▶ Given data
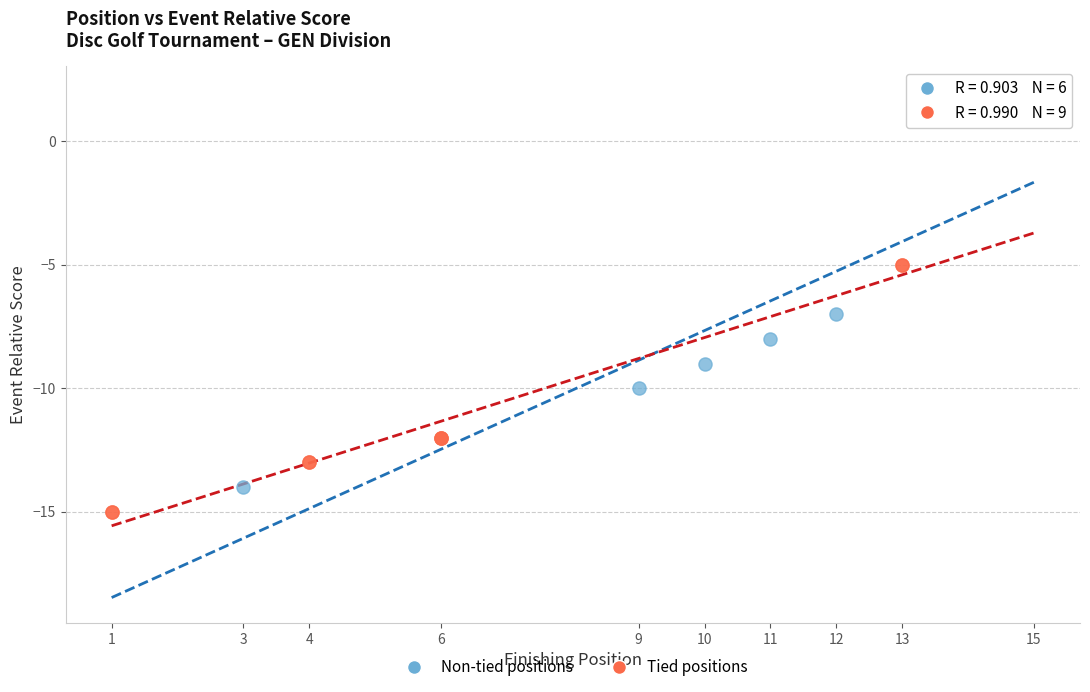

Which series has the largest Y range (max minus min)?

Non-tied positions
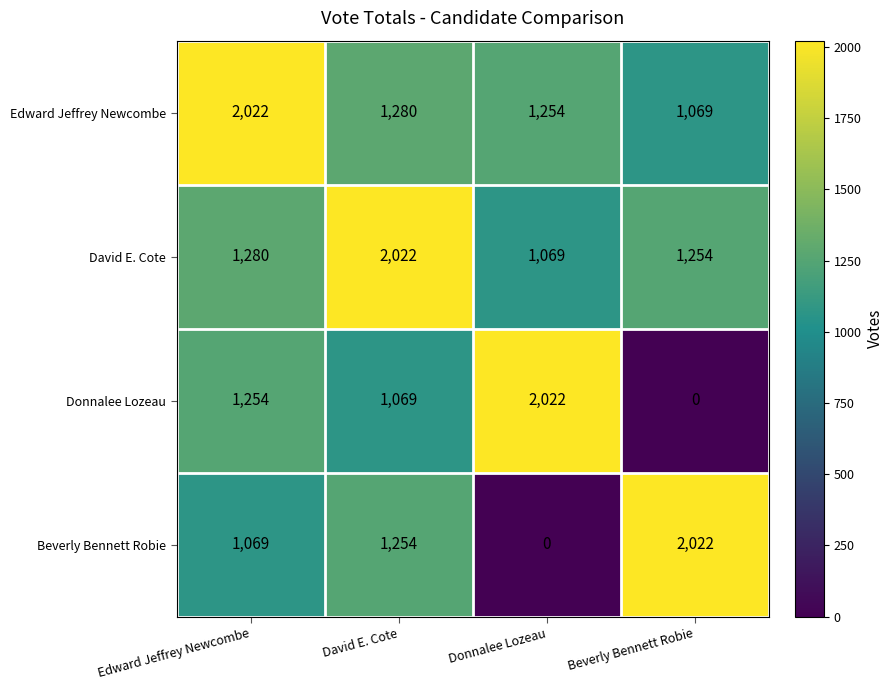

What is the greatest value displayed?

2022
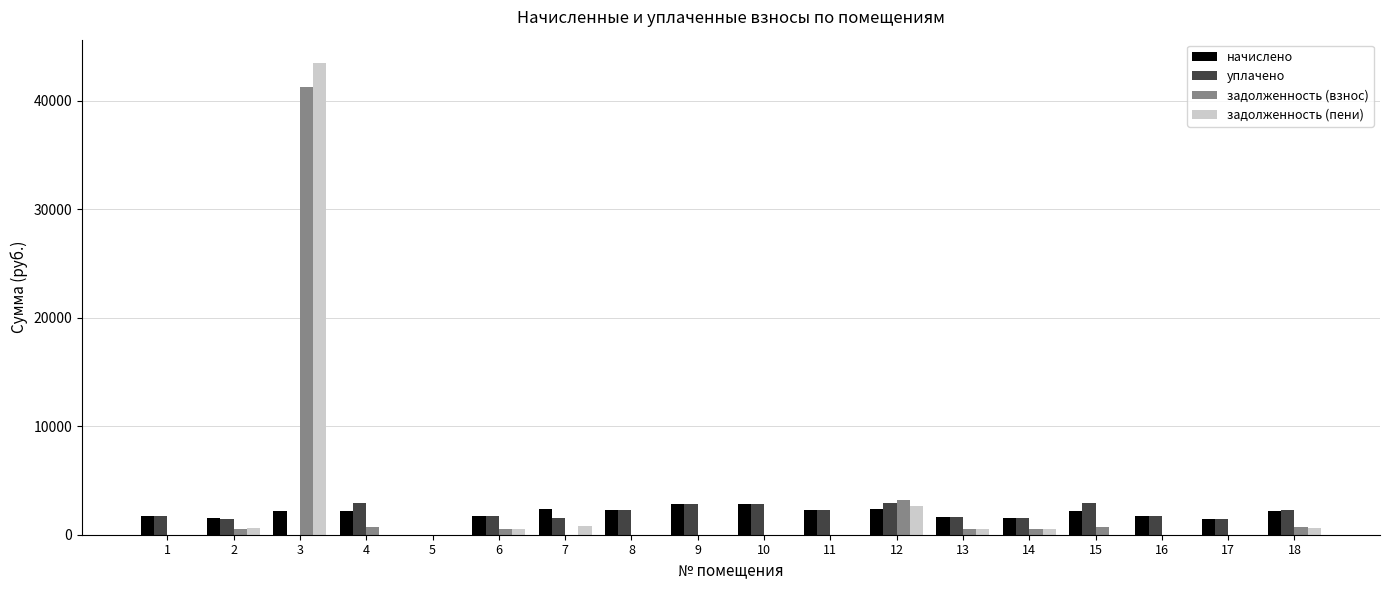

Count the number of categories in the chart.

18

▶ Problem description
Pull out every line in the rows above that contains the string "largest". Case counts.

▶ Expected answer
Which series has the largest Y range (max minus min)?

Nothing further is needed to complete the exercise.